The December 9th Budget – as forecast here – revealed that a car scrappage scheme which will apply in Ireland from 1 January 2010 to 31 December 2010. The scheme will provide for up to €1,500 reduction in Vehicle Registration Tax on a new car bought where a car of 10 years age or more is scrapped.
The Scrappage Scheme will run from 1 January 2010 to 31 December 2010.
See Details of Scrappage Scheme Extension to June 2011
VRT relief of up to €1,500 will be available.

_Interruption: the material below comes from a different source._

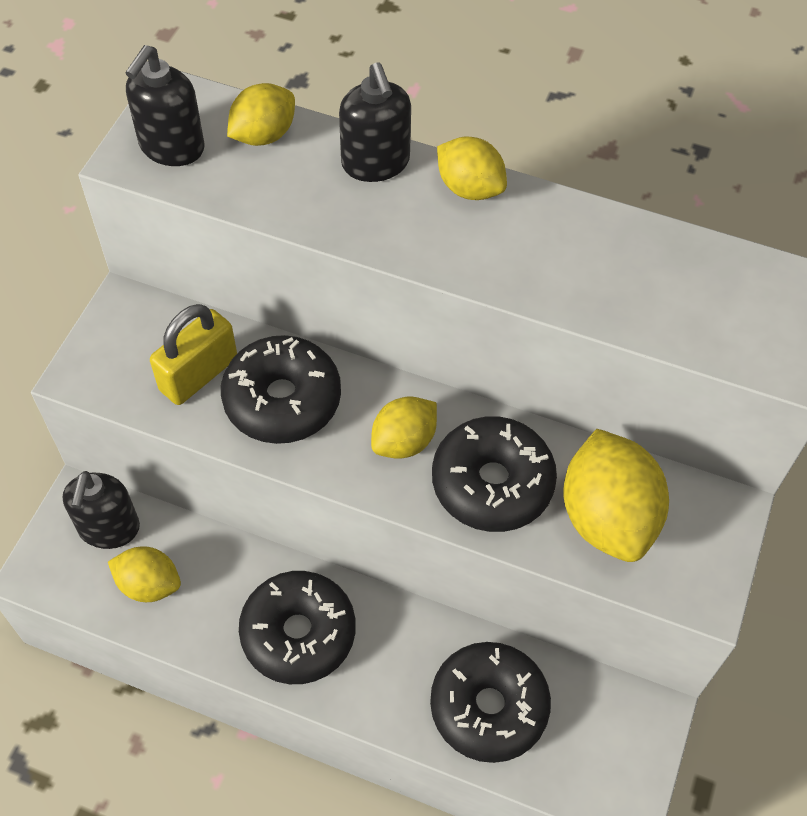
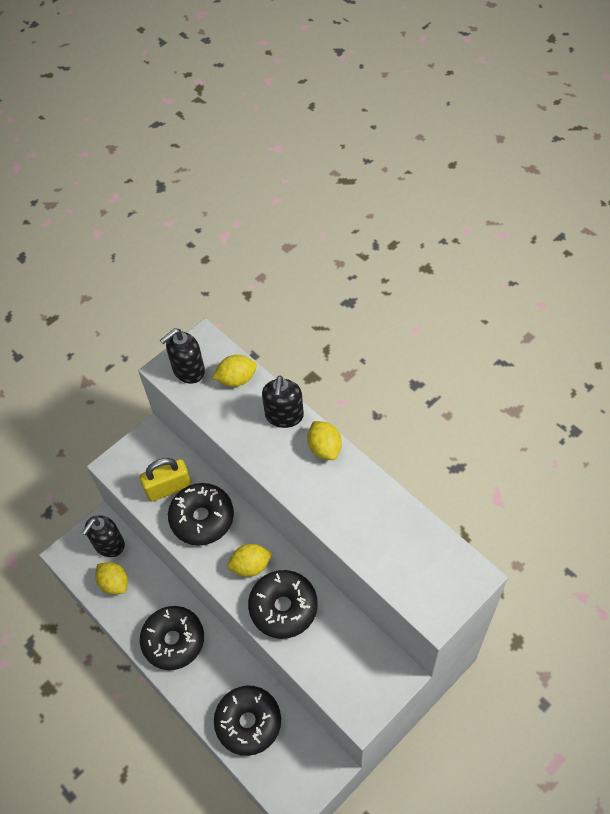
camera: 30 degrees right, 0 degrees up
(607, 517) = (333, 651): yellow lemon -> none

The VRT relief will be provided where a new car is purchased with emission Bands Category A or B (i.e. with CO2 emissions of 140g/km or less) and an old car is scrapped.
The car being scrapped:
Must have been registered in the State in the name of the purchaser of the new car for at least 18 months prior to the date of scrappage,
Must be 10 years old or more from the date of first registration,
Must be scrapped after 9 December 2009,
Must be scrapped within 60 days of the date of the new car being registered, or have been scrapped within the previous 60 days of the date of the new car being registered,provided the date of scrappage is after 9 December 2009.
Must have a valid NCT certificate of roadworthiness, or one that has expired no more than 90 days prior to issue of the Certificate of Destruction; or documentation to indicate that it has been presented for and failed an NCT roadworthiness test in the previous 6 months;
Must have been insured for use on the road for at least 12 months in the 18 months prior to the issue of the Certificate of Destruction.
Being ‘scrapped’ means that the old car has been taken to an official End of Life Vehicles (ELV) authorised treatment facility and a Certificate of Destruction is issued by the facility in respect of the car.